On Wed, Feb 08, 2012 at 04:14:46PM +0100, Marek Szyprowski wrote:
<SNIP> +static int __reclaim_pages(struct zone *zone, gfp_t gfp_mask, int count) +{ + enum zone_type high_zoneidx = gfp_zone(gfp_mask); + struct zonelist *zonelist = node_zonelist(0, gfp_mask); + int did_some_progress = 0; + int order = 1; + unsigned long watermark; + + /* + * Increase level of watermarks to force kswapd do his job + * to stabilize at new watermark level. + */ + min_free_kbytes += count * PAGE_SIZE / 1024;
There is a risk of overflow here although it is incredibly small. Still, a potentially nicer way of doing this was
count << (PAGE_SHIFT - 10)
- setup_per_zone_wmarks();
Nothing prevents two or more processes updating the wmarks at the same time which is racy and unpredictable. Today it is not much of a problem but CMA makes this path hotter than it was and you may see weirdness if two processes are updating zonelists at the same time. Swap-over-NFS actually starts with a patch that serialises setup_per_zone_wmarks()

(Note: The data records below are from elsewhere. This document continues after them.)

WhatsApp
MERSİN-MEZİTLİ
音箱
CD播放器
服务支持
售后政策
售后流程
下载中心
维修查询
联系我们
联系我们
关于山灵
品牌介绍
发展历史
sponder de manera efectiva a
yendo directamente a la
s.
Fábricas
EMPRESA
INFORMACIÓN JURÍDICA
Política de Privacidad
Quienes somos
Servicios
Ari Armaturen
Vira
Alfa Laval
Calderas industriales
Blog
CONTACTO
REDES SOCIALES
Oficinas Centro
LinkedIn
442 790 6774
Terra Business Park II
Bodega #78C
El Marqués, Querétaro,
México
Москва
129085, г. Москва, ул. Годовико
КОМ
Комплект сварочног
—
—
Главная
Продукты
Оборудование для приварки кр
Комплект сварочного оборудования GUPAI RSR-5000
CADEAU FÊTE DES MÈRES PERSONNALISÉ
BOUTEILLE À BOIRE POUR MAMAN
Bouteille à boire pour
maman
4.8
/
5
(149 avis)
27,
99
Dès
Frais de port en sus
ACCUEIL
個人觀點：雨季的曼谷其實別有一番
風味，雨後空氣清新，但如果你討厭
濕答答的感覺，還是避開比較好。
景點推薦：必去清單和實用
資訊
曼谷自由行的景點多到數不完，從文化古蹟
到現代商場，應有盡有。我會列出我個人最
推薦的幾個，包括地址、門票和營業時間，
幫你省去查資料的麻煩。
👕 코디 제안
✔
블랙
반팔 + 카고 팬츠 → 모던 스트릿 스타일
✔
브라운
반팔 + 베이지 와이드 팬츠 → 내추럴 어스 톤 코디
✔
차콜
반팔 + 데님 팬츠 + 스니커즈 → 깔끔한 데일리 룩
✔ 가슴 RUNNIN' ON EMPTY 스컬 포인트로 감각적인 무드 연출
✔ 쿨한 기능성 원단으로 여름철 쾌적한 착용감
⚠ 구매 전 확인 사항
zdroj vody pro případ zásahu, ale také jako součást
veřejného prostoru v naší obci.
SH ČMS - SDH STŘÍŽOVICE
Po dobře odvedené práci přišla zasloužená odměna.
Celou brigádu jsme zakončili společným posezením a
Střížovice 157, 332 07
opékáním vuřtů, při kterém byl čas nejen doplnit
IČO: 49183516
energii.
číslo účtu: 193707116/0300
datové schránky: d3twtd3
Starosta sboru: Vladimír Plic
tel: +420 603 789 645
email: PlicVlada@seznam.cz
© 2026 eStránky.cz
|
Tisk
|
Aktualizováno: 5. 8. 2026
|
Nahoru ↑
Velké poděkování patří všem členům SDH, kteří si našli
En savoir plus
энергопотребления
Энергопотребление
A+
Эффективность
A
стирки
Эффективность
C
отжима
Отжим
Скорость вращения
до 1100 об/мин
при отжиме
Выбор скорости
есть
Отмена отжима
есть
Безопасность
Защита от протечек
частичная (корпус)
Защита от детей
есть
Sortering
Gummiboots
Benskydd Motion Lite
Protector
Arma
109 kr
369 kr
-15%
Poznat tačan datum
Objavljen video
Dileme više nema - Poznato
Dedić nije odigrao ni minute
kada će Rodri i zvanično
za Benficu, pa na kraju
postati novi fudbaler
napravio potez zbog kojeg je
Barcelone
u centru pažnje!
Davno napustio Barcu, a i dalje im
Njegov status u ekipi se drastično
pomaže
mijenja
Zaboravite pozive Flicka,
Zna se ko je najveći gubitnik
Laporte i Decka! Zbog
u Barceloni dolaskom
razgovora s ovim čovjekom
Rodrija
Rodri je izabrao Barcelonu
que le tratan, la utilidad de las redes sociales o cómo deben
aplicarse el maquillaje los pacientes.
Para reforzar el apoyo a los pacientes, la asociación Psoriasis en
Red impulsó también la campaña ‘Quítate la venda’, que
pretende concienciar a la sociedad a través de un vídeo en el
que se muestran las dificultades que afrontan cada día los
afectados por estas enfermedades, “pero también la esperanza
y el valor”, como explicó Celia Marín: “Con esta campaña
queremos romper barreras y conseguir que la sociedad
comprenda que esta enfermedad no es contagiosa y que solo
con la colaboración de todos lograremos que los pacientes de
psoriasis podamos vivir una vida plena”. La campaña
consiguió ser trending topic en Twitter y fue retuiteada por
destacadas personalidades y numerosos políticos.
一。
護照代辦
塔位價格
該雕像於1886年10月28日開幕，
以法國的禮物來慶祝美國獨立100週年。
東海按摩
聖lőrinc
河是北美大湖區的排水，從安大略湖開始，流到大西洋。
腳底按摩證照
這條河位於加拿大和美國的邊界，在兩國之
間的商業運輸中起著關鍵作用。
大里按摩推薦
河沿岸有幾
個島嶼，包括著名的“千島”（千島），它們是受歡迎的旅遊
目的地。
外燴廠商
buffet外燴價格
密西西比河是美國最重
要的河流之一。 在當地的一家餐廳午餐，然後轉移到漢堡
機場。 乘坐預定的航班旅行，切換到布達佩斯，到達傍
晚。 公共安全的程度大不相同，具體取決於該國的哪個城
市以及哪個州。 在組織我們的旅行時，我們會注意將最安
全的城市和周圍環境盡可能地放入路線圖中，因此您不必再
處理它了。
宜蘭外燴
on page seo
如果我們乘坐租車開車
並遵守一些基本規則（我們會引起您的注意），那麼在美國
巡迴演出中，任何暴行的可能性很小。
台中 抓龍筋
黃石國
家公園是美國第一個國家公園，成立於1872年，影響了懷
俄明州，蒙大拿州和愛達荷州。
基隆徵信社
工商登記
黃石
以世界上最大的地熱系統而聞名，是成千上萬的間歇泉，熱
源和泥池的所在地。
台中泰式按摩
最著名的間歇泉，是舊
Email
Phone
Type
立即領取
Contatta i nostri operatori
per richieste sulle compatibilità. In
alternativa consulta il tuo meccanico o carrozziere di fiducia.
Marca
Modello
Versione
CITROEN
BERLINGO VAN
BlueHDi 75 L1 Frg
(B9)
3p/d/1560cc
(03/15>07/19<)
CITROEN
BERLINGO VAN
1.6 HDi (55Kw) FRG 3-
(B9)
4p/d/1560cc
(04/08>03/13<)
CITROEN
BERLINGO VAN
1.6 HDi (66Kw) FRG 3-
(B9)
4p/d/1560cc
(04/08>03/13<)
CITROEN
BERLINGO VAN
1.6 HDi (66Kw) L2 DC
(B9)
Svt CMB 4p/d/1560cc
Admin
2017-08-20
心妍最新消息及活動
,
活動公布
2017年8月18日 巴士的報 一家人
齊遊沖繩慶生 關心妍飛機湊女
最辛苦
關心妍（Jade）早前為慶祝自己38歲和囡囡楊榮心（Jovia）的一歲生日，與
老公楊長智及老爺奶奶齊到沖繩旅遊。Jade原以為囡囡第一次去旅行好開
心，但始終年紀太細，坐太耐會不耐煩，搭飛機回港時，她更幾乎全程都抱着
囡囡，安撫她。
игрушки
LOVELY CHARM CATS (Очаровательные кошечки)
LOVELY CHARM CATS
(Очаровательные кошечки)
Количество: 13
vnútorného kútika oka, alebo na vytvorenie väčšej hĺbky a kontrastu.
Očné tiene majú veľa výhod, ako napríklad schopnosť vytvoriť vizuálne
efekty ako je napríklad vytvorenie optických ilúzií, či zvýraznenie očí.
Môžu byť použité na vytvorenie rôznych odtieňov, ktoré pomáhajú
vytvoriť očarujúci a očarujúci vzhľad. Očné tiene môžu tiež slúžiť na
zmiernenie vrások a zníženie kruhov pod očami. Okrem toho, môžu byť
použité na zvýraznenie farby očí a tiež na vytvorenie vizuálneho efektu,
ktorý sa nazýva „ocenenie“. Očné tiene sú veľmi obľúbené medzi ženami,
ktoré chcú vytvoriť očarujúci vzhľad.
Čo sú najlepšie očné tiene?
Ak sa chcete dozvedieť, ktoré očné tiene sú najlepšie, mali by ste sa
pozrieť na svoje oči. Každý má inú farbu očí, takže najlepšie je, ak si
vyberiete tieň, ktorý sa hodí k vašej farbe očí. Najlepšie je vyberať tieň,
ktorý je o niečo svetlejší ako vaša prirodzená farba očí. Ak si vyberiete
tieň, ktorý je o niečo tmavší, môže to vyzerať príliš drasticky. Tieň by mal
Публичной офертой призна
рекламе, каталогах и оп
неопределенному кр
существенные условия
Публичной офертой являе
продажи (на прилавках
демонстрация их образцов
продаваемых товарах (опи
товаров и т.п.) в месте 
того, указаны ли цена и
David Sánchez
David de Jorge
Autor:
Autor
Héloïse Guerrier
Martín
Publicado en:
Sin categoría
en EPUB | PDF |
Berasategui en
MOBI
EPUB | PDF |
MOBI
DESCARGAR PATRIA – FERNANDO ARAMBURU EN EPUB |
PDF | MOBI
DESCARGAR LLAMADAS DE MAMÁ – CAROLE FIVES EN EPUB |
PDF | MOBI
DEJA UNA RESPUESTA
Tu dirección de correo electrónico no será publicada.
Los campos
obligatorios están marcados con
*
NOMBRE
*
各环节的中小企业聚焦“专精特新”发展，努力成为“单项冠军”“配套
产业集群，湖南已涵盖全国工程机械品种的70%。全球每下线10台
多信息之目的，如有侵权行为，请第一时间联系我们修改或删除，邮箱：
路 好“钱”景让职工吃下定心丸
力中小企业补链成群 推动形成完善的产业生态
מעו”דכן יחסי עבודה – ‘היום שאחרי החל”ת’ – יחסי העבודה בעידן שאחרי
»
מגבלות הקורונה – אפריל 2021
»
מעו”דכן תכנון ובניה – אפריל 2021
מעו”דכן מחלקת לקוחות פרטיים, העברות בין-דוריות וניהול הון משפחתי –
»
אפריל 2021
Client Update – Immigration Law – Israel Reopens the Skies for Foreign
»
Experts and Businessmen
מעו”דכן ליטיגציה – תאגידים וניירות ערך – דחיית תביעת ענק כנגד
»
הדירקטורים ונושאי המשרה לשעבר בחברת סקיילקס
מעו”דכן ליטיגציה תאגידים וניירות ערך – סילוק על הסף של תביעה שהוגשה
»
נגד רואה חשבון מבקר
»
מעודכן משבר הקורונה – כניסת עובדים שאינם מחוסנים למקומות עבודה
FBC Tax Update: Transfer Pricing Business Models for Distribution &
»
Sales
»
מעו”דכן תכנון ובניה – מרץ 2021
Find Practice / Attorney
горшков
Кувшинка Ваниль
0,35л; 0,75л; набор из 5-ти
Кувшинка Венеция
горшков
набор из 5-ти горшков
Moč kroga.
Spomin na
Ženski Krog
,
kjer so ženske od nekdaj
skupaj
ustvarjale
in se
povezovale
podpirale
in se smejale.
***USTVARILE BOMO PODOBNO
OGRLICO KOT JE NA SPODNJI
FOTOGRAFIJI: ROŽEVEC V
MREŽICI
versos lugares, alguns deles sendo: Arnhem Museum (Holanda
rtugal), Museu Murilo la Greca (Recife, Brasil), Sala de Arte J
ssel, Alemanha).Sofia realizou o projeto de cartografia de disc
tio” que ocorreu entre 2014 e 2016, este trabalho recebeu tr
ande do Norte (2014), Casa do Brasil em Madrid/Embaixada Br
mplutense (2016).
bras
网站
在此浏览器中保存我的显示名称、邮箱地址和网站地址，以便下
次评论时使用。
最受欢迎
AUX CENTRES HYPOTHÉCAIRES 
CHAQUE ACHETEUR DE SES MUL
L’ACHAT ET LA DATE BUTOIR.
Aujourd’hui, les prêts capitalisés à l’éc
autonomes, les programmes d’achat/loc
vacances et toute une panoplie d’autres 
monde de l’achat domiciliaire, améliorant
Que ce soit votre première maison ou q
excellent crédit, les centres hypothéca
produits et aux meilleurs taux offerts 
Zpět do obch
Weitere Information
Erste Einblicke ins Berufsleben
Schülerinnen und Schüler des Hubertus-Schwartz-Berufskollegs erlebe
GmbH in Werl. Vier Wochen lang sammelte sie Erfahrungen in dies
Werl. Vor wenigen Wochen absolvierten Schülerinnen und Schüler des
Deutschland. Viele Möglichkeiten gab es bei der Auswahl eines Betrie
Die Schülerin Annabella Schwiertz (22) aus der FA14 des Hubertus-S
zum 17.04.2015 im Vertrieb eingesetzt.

You also potentially have a BIG problem here if this happens
min_free_kbytes = 32768 Process a: min_free_kbytes += 65536 Process a: start direct reclaim echo 16374 > /proc/sys/vm/min_free_kbytes Process a: exit direct_reclaim Process a: min_free_kbytes -= 65536
min_free_kbytes now wraps negative and the machine hangs.
The damage is confined to CMA though so I am not going to lose sleep over it but you might want to consider at least preventing parallel updates to min_free_kbytes from proc.
Right. This approach was definitely too hacky. What do you think about replacing it with the following code (I assume that setup_per_zone_wmarks() serialization patch will be merged anyway so I skipped it here):
It's part of a larger series and the rest of that series is controversial. That single patch can be split out obviously so feel free to add it to your series and stick your Signed-off-by on the end of it.
diff --git a/include/linux/mmzone.h b/include/linux/mmzone.h index 82f4fa5..bb9ae41 100644 --- a/include/linux/mmzone.h +++ b/include/linux/mmzone.h @@ -371,6 +371,13 @@ struct zone { /* see spanned/present_pages for more description */ seqlock_t span_seqlock; #endif +#ifdef CONFIG_CMA
/*
* CMA needs to increase watermark levels during the allocation
* process to make sure that the system is not starved.
*/
unsigned long min_cma_pages;
+#endif struct free_area free_area[MAX_ORDER];
#ifndef CONFIG_SPARSEMEM diff --git a/mm/page_alloc.c b/mm/page_alloc.c index 824fb37..1ca52f0 100644 --- a/mm/page_alloc.c +++ b/mm/page_alloc.c @@ -5044,6 +5044,11 @@ void setup_per_zone_wmarks(void)
zone->watermark[WMARK_LOW] = min_wmark_pages(zone) + (tmp >> 2); zone->watermark[WMARK_HIGH] = min_wmark_pages(zone) + (tmp >> 1);
+#ifdef CONFIG_CMA
zone->watermark[WMARK_MIN] += zone->min_cma_pages;
zone->watermark[WMARK_LOW] += zone->min_cma_pages;
zone->watermark[WMARK_HIGH] += zone->min_cma_pages;
+#endif setup_zone_migrate_reserve(zone); spin_unlock_irqrestore(&zone->lock, flags); }
This is better in that it is not vunerable to parallel updates of min_free_kbytes. It would be slightly tidier to introduce something like cma_wmark_pages() that returns min_cma_pages if CONFIG_CMA and 0 otherwise. Use the helper to get right of this ifdef CONFIG_CMA within setup_per_zone_wmarks().
You'll still have the problem of kswapd not taking CMA pages properly into account when deciding whether to reclaim or not though.